__Exercise__
Reproduce the records word for word, beginning at the line that contains "Primary weight" and stopping after the line that contains "What is the spread". Copy those lines only.
----------------------------------------
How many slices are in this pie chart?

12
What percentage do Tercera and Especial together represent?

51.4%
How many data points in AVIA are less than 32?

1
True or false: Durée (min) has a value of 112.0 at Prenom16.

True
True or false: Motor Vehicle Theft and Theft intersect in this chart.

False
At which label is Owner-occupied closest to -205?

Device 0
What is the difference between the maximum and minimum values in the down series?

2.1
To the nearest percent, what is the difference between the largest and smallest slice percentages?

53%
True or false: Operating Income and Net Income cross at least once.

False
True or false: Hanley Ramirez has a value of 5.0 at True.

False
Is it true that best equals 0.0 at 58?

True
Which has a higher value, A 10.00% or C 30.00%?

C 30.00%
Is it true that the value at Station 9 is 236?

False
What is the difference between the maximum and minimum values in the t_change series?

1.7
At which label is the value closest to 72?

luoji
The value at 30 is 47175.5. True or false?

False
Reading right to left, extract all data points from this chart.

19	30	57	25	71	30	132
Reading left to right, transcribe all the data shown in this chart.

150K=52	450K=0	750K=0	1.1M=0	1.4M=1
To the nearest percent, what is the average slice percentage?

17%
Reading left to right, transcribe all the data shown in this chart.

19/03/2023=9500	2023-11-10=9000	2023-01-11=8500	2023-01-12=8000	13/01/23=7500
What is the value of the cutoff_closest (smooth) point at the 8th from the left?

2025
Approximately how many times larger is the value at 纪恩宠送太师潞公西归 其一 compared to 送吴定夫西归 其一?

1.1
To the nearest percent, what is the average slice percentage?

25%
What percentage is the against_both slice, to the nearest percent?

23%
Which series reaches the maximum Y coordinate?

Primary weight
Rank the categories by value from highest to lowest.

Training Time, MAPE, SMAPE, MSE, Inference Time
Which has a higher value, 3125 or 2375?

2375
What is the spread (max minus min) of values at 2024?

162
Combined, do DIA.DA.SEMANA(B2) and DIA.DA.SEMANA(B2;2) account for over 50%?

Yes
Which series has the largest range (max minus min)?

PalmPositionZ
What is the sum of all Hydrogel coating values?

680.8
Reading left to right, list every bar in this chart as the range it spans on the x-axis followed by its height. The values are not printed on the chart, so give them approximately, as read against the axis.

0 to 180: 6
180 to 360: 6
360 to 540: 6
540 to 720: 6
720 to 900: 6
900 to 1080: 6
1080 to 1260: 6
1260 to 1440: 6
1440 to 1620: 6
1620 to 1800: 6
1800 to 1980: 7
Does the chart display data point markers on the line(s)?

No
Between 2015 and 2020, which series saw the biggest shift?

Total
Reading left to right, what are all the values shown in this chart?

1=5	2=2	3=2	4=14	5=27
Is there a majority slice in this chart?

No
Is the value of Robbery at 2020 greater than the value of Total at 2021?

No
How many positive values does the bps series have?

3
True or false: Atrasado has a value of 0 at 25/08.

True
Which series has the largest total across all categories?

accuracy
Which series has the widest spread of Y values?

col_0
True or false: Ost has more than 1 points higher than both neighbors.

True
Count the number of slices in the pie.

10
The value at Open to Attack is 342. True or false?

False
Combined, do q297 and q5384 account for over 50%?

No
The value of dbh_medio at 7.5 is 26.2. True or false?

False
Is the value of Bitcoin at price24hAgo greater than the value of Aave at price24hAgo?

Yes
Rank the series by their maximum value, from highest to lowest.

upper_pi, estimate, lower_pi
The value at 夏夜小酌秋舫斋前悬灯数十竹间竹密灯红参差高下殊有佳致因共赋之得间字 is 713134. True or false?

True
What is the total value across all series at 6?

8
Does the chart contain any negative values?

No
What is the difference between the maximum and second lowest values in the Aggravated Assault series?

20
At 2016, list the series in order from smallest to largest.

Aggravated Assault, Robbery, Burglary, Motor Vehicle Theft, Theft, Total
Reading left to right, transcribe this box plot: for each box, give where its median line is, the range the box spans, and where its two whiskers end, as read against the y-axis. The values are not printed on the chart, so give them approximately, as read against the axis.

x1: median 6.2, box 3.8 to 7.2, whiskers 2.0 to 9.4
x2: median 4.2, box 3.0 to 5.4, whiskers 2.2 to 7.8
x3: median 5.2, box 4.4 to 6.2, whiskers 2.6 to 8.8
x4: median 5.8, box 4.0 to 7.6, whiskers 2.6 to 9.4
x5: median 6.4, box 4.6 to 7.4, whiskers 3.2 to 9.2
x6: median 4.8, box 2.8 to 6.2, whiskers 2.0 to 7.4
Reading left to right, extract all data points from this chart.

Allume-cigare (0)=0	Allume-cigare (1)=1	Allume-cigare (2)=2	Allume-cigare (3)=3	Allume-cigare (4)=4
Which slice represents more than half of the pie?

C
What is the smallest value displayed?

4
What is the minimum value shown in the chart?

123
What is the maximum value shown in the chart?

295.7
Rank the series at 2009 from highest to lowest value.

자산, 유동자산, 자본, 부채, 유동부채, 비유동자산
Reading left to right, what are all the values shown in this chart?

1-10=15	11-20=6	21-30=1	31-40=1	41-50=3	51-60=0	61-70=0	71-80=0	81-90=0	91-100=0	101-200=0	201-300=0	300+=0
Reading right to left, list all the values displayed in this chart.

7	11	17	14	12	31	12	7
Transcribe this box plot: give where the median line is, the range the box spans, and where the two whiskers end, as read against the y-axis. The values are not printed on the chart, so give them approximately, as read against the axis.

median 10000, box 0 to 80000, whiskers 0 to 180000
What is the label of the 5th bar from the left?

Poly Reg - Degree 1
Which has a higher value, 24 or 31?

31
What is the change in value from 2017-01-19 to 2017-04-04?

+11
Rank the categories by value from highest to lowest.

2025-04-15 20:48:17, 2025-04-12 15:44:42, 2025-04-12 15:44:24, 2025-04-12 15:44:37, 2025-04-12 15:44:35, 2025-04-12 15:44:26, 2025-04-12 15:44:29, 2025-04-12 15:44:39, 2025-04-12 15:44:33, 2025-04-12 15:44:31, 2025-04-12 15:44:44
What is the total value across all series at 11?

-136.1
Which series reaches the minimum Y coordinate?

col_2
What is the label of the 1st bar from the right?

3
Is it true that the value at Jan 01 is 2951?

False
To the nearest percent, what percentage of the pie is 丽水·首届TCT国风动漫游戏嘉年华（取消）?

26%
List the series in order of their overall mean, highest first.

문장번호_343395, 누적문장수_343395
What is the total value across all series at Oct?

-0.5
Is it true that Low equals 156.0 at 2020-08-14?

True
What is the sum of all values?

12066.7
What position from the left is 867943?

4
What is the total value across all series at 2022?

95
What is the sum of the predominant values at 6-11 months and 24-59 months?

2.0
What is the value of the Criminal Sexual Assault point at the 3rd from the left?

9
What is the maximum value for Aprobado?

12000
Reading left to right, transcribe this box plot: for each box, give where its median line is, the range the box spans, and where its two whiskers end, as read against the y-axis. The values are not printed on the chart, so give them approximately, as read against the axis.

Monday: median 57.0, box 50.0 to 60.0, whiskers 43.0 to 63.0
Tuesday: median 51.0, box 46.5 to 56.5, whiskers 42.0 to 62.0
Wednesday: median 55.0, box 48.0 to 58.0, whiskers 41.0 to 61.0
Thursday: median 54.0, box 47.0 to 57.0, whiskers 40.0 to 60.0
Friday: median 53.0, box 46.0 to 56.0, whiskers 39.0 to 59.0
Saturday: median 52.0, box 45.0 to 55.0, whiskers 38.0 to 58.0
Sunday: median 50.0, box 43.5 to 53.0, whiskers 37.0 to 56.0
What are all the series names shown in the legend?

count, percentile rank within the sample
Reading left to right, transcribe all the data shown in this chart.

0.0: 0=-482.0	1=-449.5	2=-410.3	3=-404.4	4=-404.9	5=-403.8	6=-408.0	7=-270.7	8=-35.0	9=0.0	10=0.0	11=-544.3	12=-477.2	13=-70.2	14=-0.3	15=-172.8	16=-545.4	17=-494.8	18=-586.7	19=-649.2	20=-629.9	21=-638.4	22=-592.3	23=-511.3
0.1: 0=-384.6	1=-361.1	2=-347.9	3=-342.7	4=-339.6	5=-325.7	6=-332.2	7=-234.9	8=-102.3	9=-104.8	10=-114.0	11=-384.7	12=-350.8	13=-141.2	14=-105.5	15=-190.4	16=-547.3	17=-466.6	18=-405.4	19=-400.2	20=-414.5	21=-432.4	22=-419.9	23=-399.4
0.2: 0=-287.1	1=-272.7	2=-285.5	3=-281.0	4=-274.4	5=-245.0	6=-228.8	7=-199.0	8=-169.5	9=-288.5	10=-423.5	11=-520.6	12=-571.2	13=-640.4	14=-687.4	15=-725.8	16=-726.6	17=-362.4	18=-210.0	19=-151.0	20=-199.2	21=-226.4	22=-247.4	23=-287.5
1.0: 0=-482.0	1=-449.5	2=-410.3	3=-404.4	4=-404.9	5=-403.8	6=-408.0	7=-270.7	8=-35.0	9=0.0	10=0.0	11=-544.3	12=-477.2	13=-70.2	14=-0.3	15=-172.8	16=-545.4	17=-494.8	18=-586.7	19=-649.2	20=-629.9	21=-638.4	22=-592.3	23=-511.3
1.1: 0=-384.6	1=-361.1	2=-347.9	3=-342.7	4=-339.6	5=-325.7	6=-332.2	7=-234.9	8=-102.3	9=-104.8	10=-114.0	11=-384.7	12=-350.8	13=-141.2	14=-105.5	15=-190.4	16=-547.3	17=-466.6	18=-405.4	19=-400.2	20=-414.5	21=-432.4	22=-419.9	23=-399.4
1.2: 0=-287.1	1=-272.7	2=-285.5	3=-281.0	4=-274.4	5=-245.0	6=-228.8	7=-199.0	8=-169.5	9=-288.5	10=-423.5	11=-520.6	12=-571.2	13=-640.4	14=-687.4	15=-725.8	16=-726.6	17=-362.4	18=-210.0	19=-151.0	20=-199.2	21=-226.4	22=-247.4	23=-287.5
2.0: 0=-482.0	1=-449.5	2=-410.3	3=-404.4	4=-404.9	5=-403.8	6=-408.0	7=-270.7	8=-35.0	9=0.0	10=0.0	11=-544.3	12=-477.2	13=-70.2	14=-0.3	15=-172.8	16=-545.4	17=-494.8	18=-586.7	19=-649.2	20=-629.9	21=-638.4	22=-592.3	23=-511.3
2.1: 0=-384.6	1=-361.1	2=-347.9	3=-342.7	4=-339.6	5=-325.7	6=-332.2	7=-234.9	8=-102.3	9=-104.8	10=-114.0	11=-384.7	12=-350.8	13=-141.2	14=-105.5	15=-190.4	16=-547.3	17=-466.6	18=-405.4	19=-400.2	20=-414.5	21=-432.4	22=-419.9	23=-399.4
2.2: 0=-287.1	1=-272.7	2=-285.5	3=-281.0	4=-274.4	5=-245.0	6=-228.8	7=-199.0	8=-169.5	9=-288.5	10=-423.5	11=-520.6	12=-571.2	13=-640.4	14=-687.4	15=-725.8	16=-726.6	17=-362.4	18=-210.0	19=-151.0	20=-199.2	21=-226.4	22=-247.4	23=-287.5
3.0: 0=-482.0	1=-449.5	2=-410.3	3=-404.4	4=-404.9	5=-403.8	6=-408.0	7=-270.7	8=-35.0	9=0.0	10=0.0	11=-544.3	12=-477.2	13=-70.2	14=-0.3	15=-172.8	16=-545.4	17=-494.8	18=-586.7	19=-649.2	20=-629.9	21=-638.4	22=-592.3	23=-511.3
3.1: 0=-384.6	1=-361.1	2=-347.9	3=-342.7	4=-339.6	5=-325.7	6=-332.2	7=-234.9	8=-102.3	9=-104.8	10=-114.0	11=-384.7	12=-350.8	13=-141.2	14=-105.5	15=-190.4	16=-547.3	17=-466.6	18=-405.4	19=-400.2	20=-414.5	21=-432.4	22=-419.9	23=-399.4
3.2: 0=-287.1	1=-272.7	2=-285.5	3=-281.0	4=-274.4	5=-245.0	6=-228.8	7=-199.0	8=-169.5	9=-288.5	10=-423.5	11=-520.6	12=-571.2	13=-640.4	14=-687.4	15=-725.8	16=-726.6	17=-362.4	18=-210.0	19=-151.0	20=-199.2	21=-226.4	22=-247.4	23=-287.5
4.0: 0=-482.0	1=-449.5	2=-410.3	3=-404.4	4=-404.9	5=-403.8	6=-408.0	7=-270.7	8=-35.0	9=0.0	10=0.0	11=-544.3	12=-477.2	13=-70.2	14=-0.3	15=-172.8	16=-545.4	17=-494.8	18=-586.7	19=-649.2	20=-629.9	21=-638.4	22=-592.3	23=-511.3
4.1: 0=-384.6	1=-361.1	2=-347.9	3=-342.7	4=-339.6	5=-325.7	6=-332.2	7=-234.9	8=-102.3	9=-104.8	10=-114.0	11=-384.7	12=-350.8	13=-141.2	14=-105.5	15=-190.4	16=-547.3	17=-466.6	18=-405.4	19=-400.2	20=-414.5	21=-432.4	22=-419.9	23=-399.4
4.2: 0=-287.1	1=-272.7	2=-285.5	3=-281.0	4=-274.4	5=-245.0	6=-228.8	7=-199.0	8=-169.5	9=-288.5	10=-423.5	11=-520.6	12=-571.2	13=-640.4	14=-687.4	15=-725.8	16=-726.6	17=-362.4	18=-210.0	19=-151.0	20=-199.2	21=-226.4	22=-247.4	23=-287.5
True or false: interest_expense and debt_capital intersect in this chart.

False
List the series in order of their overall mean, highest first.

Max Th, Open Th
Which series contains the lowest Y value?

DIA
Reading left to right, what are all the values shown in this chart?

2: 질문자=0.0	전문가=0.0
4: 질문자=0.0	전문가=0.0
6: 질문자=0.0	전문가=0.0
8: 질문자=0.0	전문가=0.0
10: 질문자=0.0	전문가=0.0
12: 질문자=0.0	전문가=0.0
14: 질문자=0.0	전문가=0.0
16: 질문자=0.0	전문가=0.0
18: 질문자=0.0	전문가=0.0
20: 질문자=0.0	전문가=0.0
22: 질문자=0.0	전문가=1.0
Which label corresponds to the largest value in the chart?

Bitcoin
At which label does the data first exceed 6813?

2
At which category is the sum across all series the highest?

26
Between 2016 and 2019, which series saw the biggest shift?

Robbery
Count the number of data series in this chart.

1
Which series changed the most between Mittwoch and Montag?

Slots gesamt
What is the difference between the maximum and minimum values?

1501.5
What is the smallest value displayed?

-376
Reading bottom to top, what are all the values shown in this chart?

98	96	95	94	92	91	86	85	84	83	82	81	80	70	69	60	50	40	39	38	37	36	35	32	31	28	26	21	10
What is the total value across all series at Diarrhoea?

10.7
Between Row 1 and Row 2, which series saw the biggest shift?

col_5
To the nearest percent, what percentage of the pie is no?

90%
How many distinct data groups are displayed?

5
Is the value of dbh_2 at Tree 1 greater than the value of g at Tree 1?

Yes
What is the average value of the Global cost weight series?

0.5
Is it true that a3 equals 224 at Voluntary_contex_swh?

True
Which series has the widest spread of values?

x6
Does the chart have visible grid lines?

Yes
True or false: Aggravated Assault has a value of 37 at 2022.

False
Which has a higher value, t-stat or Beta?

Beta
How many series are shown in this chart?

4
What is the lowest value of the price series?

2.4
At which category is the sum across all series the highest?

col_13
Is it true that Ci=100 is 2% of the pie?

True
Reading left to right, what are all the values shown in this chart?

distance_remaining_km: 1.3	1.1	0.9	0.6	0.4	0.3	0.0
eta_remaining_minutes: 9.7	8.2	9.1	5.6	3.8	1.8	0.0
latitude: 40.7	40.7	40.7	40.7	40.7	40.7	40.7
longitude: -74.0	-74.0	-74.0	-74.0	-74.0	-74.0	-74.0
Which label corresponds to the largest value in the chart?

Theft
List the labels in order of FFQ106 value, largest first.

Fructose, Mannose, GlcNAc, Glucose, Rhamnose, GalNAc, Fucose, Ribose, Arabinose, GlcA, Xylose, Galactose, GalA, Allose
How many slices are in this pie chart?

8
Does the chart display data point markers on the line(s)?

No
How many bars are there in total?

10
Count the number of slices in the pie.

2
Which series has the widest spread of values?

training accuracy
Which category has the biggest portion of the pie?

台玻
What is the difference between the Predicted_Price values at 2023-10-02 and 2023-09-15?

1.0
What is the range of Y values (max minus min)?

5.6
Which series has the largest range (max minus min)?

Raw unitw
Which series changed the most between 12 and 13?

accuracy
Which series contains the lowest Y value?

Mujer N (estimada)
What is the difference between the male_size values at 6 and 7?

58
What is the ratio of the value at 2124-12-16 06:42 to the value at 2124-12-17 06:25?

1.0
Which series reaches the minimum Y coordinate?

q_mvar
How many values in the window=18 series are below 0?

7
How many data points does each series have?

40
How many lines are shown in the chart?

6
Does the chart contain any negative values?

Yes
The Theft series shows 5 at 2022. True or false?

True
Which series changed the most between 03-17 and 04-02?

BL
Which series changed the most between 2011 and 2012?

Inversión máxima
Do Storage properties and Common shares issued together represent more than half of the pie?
----------------------------------------
__Written answer__
Primary weight
Rank the categories by value from highest to lowest.

Training Time, MAPE, SMAPE, MSE, Inference Time
Which has a higher value, 3125 or 2375?

2375
What is the spread (max minus min) of values at 2024?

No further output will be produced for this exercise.